Roblox has grown from user base of several hundred people and exploded into having tens of millions of games played by 32.6 million daily active users. In just the past year with the COVID shutdown, and so many kids doing virtual schooling Roblox has seen its daily users take off 85% over the past year, sales are up 82% along with them. Clearly there is a lot of extra time being spent on video games rather than schooling!

Even the organic immersion of Roblox games where new users and old ones stay and grow together. As more users join Roblox's platform and potentially spend money on those games developers are incentivized to create more games. With that quality improves and the cycle becomes self sustaining as long as content remains popular and evolving. There is a massive social element borne out by the pandemic. Even non gamers stay on to socialise. While adults have facebook you could say. Kids have Roblox for interacting with their friends in their virtual world.

Roblox's cash and equivalents stood at $893.9 million at the end of 2020 up almost three times the $301.5 million the company had at the end of 2019.  This is from  Roblox's latest round of private funding and massive user base increase over the past year. 


Outside of the risk of buying in a stock market that has been pumped in recent years and particularly technology firms there is the end of stay at home risk. The risk in the stock is changing in the opening up environment and being classified in a category impacted by the back to school and work crowd.  That is the major risk for the stock in current times but it should be noted that the model is self sustaining and is most likely to have a significant users input stay on. It comes down to managing expectations.
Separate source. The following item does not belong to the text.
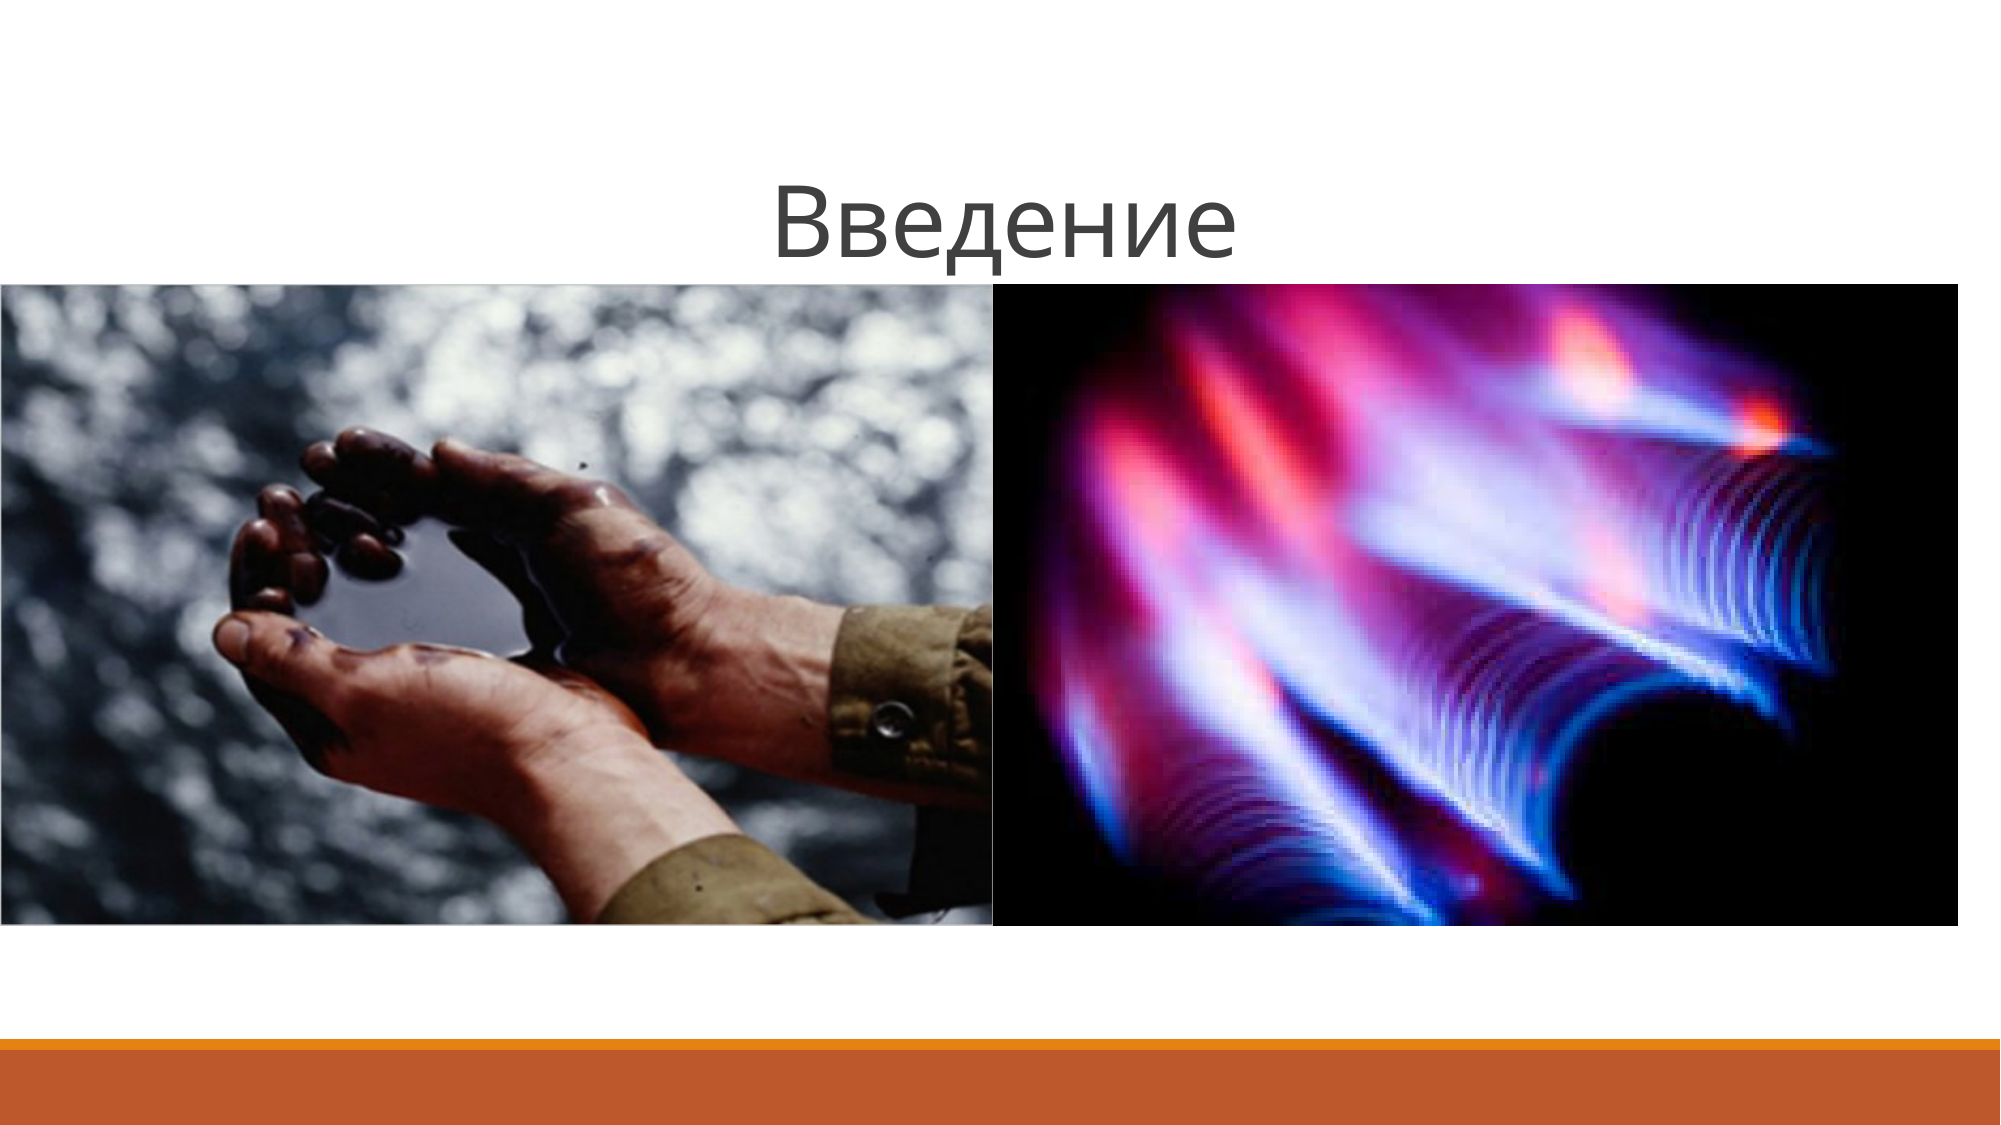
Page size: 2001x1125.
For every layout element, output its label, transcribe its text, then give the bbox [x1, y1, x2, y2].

picture [992, 284, 1959, 927]
title Введение [180, 47, 1830, 281]
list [0, 284, 991, 927]
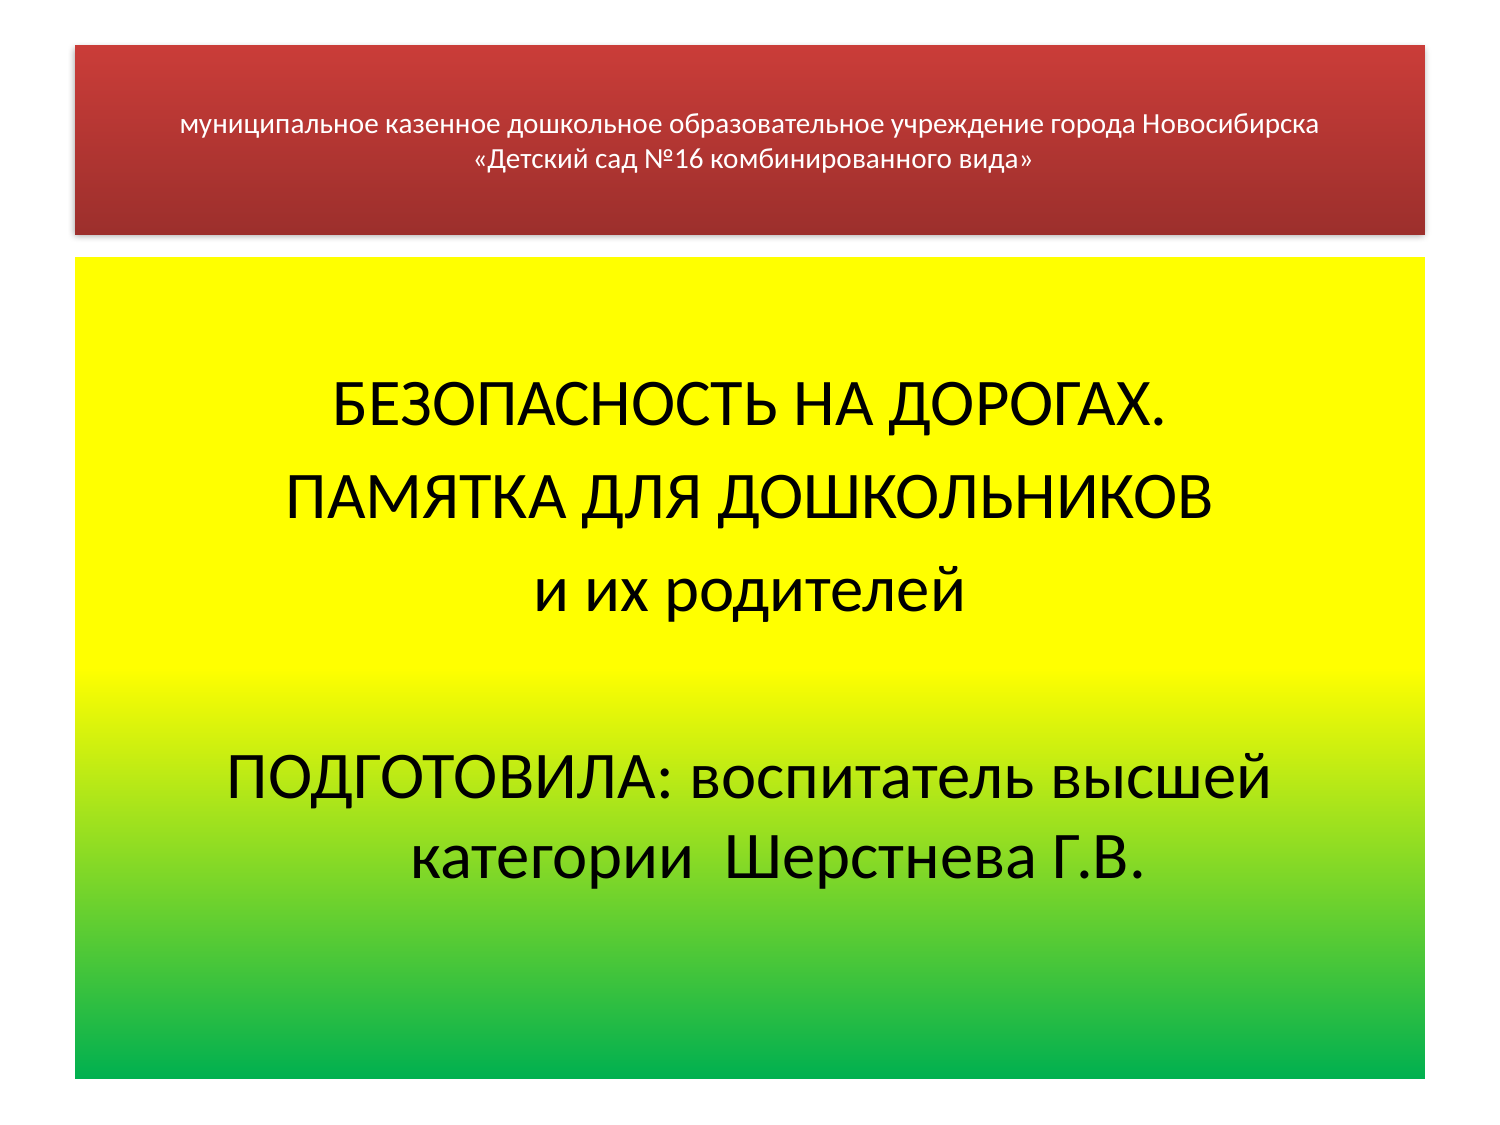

According to the company's S-1 filing, "We do not expect these activity levels to be sustained, and in future periods we expect growth rates for our revenue to decline, and we may not experience any growth in bookings or our user base during periods where we are comparing against COVID-19 impacted periods."

It should be noted that despite raising another $520 million in the most recent private funding round the company is running at huge losses. And that could still be the case a few years down the road.